Zeke laughed again. "You had enough fun for both of us, and look how you ended up. Canning tomatoes is safer."
"I like the way I ended up," Hank retorted, his tone mellow with contentment.
Hank did seem to be truly happy, and Zeke was glad for him. But getting married and raising a family weren't for everyone. "I'm sorry I can't make it for dinner, bro. Tell Carly thanks for the invite."

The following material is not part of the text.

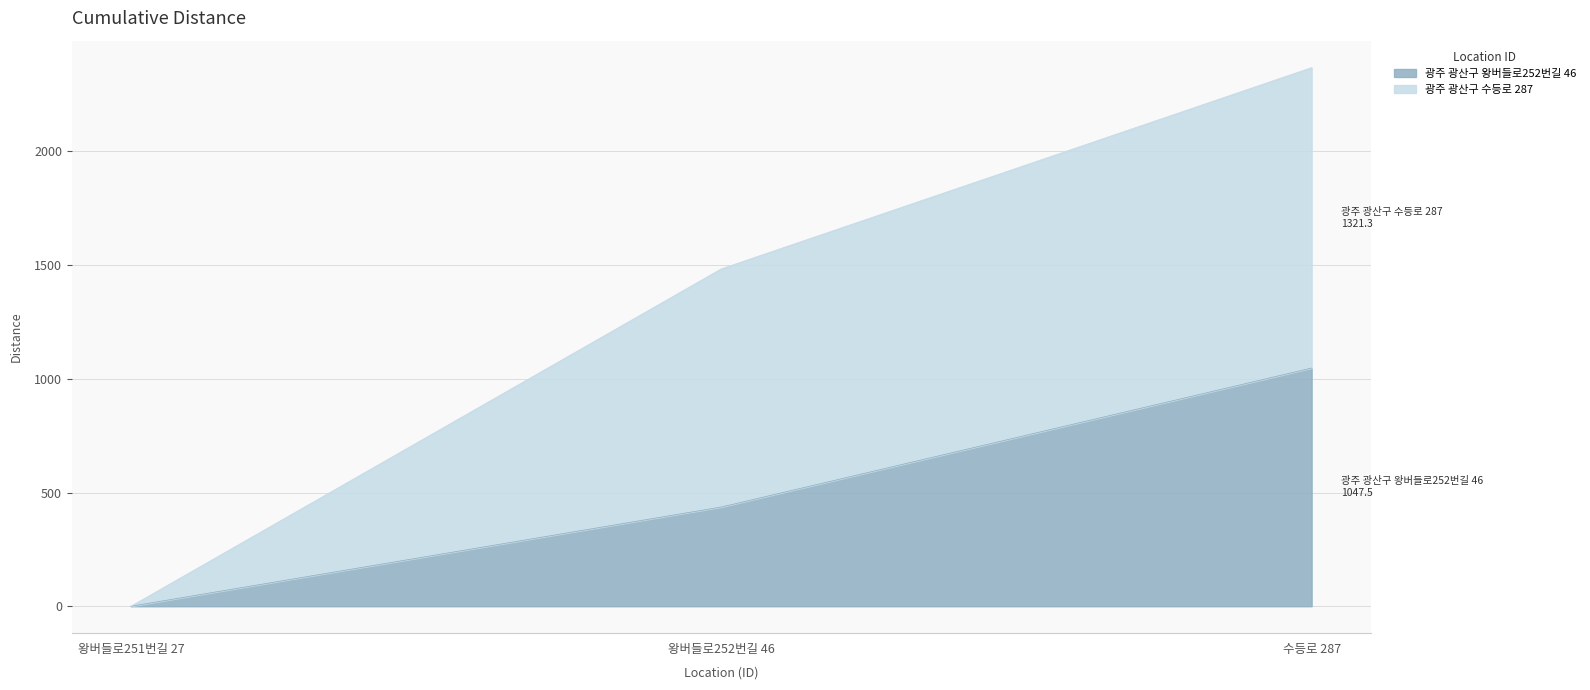

What is the difference between the second highest and minimum values in the 광주 광산구 왕버들로252번길 46 series?

436.3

Zeke had just ended the call when he saw a boy who looked to be about twelve racing from behind the house. Just the way the kid ran, shoulders hunched and body low to the ground, told Zeke that trouble was afoot. Cursing under his breath, he swung out of the vehicle.
"Hey!" he yelled.
His T-shirt flapping and sneakers flying, the kid never broke stride. Zeke watched him cut across the field that lay between his forty acres and the neighboring farm. Fantastic. He could well remember being that age. Summers in the country could be long and boring for a boy who wasn't kept busy, and boredom often led to mischief.